*演習課題:*
- a) 光学用易接着フィルムに関する文書では、プリズム加工やハードコート加工の際に必要になる場合がある加熱の温度はどの範囲か。
- b) 光学用易接着フィルムに関する文書を、最後の文の次から書き継げ。

*文書抜粋:*
+-------+
特に、液晶表示装置に用いられるプリズムレンズシート用のベースフィルムやタッチパネル用ベースフィルム、バックライト用ベースフィルム、AR(アンチリフレクション)フィルム用のベースフィルムやCRT用の破砕防止フィルムの用途は、優れた強度、寸法安定性が要求されるため、100μm以上の比較的厚手のフィルムが好適に用いられる。この様な光学用フィルムに用いられるフィルムは、優れた透明性及びプリズムレンズ加工やハードコート加工、AR加工など後加工時にフィルムに積層する対象物に対し優れた易接着性が要求されている。
【0003】
【発明が解決しようとする課題】
ところが、一般に二軸配向ポリエステルフィルムは、概して他の材料、例えばアクリル系樹脂を主成分とするプリズムレンズやハードコートとの接着性が悪いことが知られている。このため、ポリエステルフィルムの表面に、ポリウレタン樹脂等よりなる易接着層を形成したものが、各種提案されている(例えば、特開平6−340049号公報)。しかし、ポリウレタン樹脂よりなる易接着層を形成したものでは、ハードコート層などの外層との接着力は向上するものの、基材であるポリエステルフィルムとの接着力が十分でなく、結果的に外層との十分な接着性が得られないという問題があった。
【0004】
また、プリズム加工やハードコート加工に際して、100〜150℃の加熱が必要となる場合がある。しかし、この工程を経た、従来の二軸延伸されたポリエチレンテレフタレートを基材とした光学用易接着フィルムは、曇価の上昇や白色状の外観欠点が発生するという問題があった。これらは、得られた製品の視認性低下や品位低下につながることから、改善が望まれていた。
【0005】
そこで、本発明の目的は、前記問題点に鑑み、優れた透明性、易接着性を有し、プリズムレンズ加工工程等の後工程においても曇価上昇が小さい光学用易接着フィルムを提供することにある。
【0006】
上記本発明の課題は、以下の達成手段により達成される。
+-------+
*掲載リスト:*
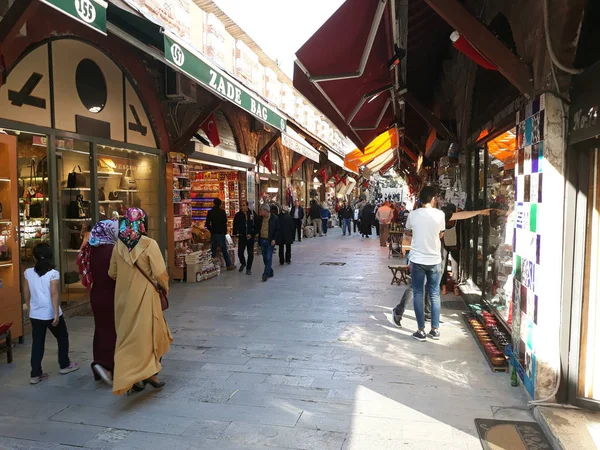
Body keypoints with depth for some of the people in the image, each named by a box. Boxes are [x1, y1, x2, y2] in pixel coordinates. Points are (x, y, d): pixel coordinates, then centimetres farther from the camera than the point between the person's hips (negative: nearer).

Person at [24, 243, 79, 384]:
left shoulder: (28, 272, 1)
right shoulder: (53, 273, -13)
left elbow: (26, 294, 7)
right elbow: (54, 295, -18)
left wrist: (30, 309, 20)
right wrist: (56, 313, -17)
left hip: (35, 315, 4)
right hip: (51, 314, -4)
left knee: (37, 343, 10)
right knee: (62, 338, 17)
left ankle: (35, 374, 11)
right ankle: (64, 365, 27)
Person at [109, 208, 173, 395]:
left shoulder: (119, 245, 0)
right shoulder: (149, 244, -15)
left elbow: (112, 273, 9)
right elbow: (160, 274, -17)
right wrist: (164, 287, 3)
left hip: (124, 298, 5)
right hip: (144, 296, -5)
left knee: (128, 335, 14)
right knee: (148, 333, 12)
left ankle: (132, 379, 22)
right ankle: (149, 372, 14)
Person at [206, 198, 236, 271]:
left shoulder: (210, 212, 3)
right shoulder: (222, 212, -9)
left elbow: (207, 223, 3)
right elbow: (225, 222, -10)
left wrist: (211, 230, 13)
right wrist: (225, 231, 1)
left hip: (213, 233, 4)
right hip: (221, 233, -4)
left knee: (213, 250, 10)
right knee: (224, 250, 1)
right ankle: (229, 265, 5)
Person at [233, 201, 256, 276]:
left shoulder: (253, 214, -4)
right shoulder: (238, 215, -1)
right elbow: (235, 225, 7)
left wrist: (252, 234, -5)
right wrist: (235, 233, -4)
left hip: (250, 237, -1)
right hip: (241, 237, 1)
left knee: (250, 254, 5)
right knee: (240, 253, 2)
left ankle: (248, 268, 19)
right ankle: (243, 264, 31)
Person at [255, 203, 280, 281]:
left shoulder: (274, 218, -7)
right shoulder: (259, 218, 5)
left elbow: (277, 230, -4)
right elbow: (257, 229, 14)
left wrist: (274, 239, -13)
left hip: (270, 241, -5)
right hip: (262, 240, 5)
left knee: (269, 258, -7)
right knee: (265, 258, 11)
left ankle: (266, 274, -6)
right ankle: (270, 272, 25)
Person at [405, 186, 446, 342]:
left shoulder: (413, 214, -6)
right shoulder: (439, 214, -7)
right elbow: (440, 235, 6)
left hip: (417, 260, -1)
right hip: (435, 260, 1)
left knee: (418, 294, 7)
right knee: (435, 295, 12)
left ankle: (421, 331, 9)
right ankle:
+-------+
*演習解答:*
- a) 100〜150℃である。

- b)
1.共重合ポリエステル系樹脂及びポリウレタン系樹脂からなる易接着層が少なくとも片面に積層されている二軸配向ポリエステルフィルムであって、窒素気流下、1013hPa以上2026hPa以下の加圧下で、180℃以上250℃以下に加熱し、12時間以上36時間以下の低オリゴマー化処理を行った固有粘度が0.45〜0.70dl/gの原料レジンを用い、原料レジンを再溶融してから押し出し冷却するまでの滞留時間を12分以内とすることにより得られうる、前記フィルムの全光線透過率が90%以上、さらに150℃で120分間加熱処理した時の曇価上昇が0.5%以下であることを特徴とする光学用易接着フィルム。
2.前記易接着層上に光硬化型アクリル系コート層を設けた時の接着性が85%以上であることを特徴とする1記載の光学用易接着フィルム。上記でいう接着性とは、JIS−K5400の8.5.1記載に準じた試験方法に基づき、下記式から求めた値を意味する。
接着性(%)=(1−剥がれ面積/評価面積)×100
3.前記ポリエステルフィルム中の環状3量体の含有量が5000ppm以下であることを特徴とする1または2記載の光学用易接着フィルム。
4.前記共重合ポリエステル系樹脂が分岐したグリコール成分を含有する共重合ポリエステル樹脂(A)でり、前記ポリウレタン系樹脂がブロックイソシアネート基を含有する樹脂(B)であり、樹脂(A)と樹脂(B)の重比が(A):(B)=90:10〜10:90であることを特徴とする1〜3のいずれかに記載の光学用易接着フィルム。
5.全光線透過率が90%以上で、かつ150℃で120分間加熱処理した時の曇価上昇が0.5%以下の光学用ポリエステルフィルムの製造方法であって、
窒素気流下、1013hPa以上2026hPa以下の加圧下で180℃以上250℃以下に加熱し、12時間以上36時間以下の低オリゴマー化処理を行った、固有粘度0.45〜0.70dl/gの原料レジンを用い、原料レジンを再溶融してから押し出し冷却するまでの滞留時間を12分以内とすることを特徴とする、光学用ポリエステルフィルムの製造方法。
【0007】
【発明の実施の形態】
以下、本発明の光学用易接着フィルムにおける実施の形態を説明する。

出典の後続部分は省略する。